On Saturday evening, Williams and his roommates, two of them women, were warming themselves at a fire and with some booze, playing cards. They heard a car pull up.

Williams, sitting on an empty 25-litre oil drum and closest to the "window", stood on his seat and peeked down into the parking lot.

Two men stepped out of the car, one wearing white overalls. The driver reached back inside the car and pulled out a gun.

The two women wanted to see.

"Voetsek!" snapped Williams.

The hijackers looked up.

"Hurry up, my man. There are people up there watching," said one of the hijackers.

Williams crept through the familiar darkness of the building, following the hijackers as they passed, walking briskly, at the back, heading along the lakefront in the direction of the R21 highway.

Chantel, who had been joined by a friend and Jayden, had run right to edge of Reiger Park - 1.6km to a stone quarry long abandoned before the highway cuts the township off from Boksburg.

Johannes had joined them. The child is surely dead, he told the friend.

Moments later, the police called Chantel's aunt, Debra Boards. The car had been found. Keep the parents away from the scene. But Elwin and Chantel had to see.

And she sat there, in a parking lot in the shadow of a derelict building where all hope had gone.

"I couldn't hold on to him," said Chantel later at her house in Delmore Park, where mourners arrived like a goods train at a railway crossing.

Taegrin had had dreams of becoming an engineer, constantly taking his cars apart to examine how they worked. One day he would live in Germany, designing cars and owning a workshop where people would build his creations, he told his parents.

Yesterday, Taegrin was lowered into the ground, a model Ferrari and Bugatti perched on the brown coffin to keep him company.

Elwin and Chantel had started a savings account to ensure that "Taega" and his sister could fulfil their dreams.

The couple had always hoped for a pigeon pair. That would be enough. A girl for Chantel and a boy for Elwin. The father and son had shared a passion for cars, a highlight being the supercars on show recently at Nasrec. Each night, Taegrin would carefully select his clothes for the next day, brand names being critical, the Lacoste label paramount.

On Saturday, "Taega" and his dad were visiting friends. Taegrin usually frowned on intimacy among boys, but on this day, as they left, the toddler took time to hug and kiss his friends goodbye.

By the time the pair arrived home, "Taega" had decided it was his birthday, although it is actually in September. He sauntered out the front door and instructed the neighbour to bake him a cake. She produced a cupcake with five candles. Kids playing soccer in the street gathered to sing happy birthday to the little general.

"It's like he knew, like he was saying goodbye," said Elwin.

When the Morrises married 10 years ago, they moved to Delmore Park, a middle-class suburb about 5km from where they both grew up.

"I didn't want my kids to have role models who are gangsters and criminals," said Elwin.

But family and friends ensured that the Morris family were a regular presence in the East Rand township.

Taegrin was a kid who had it all mapped out.

"Teacher, me and Nasrine are going to get married one day and get a big house," he told his teacher, Gina van Schalkwyk.

On Monday morning, the 87 children at Geppetto Kids' Daycare gathered for their morning prayers.

"All the Grade Rs, stand up," instructed principal Veronica Nunn. "Now look at each other.
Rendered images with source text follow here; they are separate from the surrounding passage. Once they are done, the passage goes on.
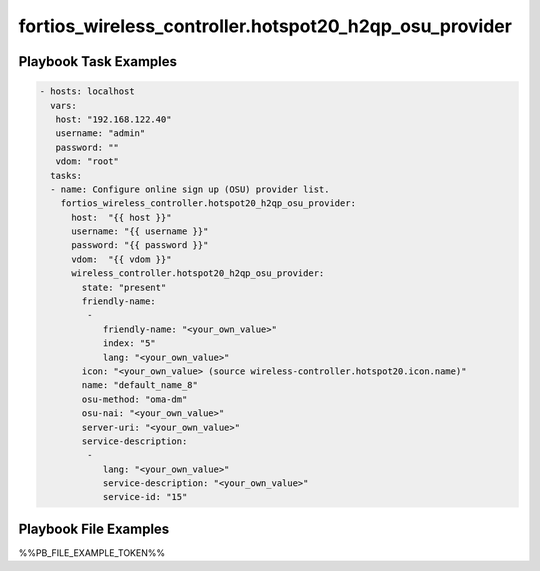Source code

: =======================================================
fortios_wireless_controller.hotspot20_h2qp_osu_provider
=======================================================


Playbook Task Examples
----------------------

.. code-block:: yaml

    - hosts: localhost
      vars:
       host: "192.168.122.40"
       username: "admin"
       password: ""
       vdom: "root"
      tasks:
      - name: Configure online sign up (OSU) provider list.
        fortios_wireless_controller.hotspot20_h2qp_osu_provider:
          host:  "{{ host }}"
          username: "{{ username }}"
          password: "{{ password }}"
          vdom:  "{{ vdom }}"
          wireless_controller.hotspot20_h2qp_osu_provider:
            state: "present"
            friendly-name:
             -
                friendly-name: "<your_own_value>"
                index: "5"
                lang: "<your_own_value>"
            icon: "<your_own_value> (source wireless-controller.hotspot20.icon.name)"
            name: "default_name_8"
            osu-method: "oma-dm"
            osu-nai: "<your_own_value>"
            server-uri: "<your_own_value>"
            service-description:
             -
                lang: "<your_own_value>"
                service-description: "<your_own_value>"
                service-id: "15"



Playbook File Examples
----------------------

%%PB_FILE_EXAMPLE_TOKEN%%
Look at each other in the face. Look. Now tell me who of your little friends is not here."

"Taegrin!" shouted the toddlers in near perfect unison.

"Yes, and you won't see him ever again. He's gone to be with Jesus," said Nunn.

Yesterday afternoon, tens of thousands - on buses, motorcycles and on foot - arrived at the Van Dyk Cemetery in Boksburg to say farewell to the four-year-old.

"I love you. I love you," Elwin whispered as his son's remains were lowered into the ground.

Moments later, surrounded by a crush of cameras and kneeling, Chantel pressed her head against Elwin, closed her eyes and smiled.